··· Reading passage ···
Younggil is an 8 dan professional Go player with the Korean Baduk Association. He qualified as a professional in 1997 and won an award for winning 18 consecutive professional matches the following year. After completing compulsory military service, Younggil left Korea in 2008, to teach and promote the game Go overseas. Younggil now lives in Sydney, Australia, and is one of the founders of Go Game Guru. On Friday evenings, Younggil is usually at the Sydney Go Club, where he gives weekly lessons and plays simultaneous games.

You can follow Go Game Guru on Facebook, Twitter, Google+ and Youtube.

Comments

  1. David Ormerod says:

    The design of the logo makes it look like they’re playing Street Fighter or some other arcade game.

    You can almost imagine Wang Runan (the referee) jumping up to announce that “a new challenger has entered the ring!” 🙂

  2. Game 1: I was really impressed with this game. I suspect there were a lot of high quality moves. I could really sense the fighting spirit. I feel that the moves were well read out. I feel like I was hanging out with Shusaku and the boys. Just my opinion…..

  3. Murakawa saw 98 at 84, at the latest.
    I saw its utility when 108 was actually on a board.
    There is no path for me to close that gap, that doesn’t include rebirth.

  4. What an unusual string of praise by Younggil in the final game.
    Tuo Jiaxi really is a sharp player. And it really feels like he made his own luck in that game. That’s the really unusual part – not a single critique of Kim Jiseok.
··· Dataset extract ···
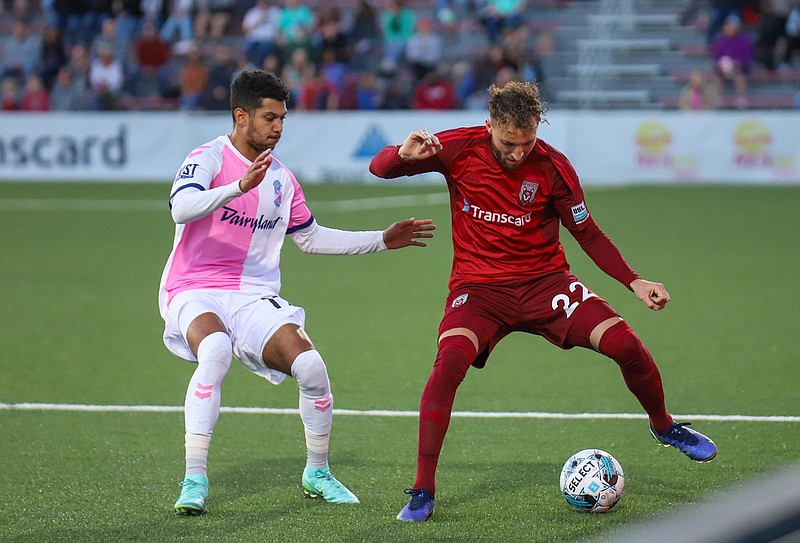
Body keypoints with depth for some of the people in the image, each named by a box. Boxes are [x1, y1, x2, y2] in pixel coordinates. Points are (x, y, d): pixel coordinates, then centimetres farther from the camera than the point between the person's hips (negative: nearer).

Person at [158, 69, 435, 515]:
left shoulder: (282, 178, 12)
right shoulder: (208, 158, -7)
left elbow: (311, 238, 27)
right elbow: (182, 208, -28)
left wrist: (383, 240, 22)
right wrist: (240, 186, -42)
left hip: (255, 299, 5)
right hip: (195, 293, -5)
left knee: (311, 366, -18)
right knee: (215, 351, -38)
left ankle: (317, 473, 7)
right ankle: (195, 479, -31)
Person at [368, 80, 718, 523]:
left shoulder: (552, 167, -10)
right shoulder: (459, 149, -10)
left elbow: (588, 234, 1)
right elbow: (379, 168, -5)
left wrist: (634, 282, -9)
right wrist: (402, 154, -28)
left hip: (544, 281, 1)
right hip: (478, 286, -1)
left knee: (625, 344, -15)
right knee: (450, 360, -30)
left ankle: (663, 426, 19)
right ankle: (422, 492, -19)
···
- Directions for this task
From the Go player page above, reproduce word for word the passage that starts with "3. Murakawa saw" and goes on through "the final game.".

- Response to this task
3. Murakawa saw 98 at 84, at the latest.
    I saw its utility when 108 was actually on a board.
    There is no path for me to close that gap, that doesn’t include rebirth.

  4. What an unusual string of praise by Younggil in the final game.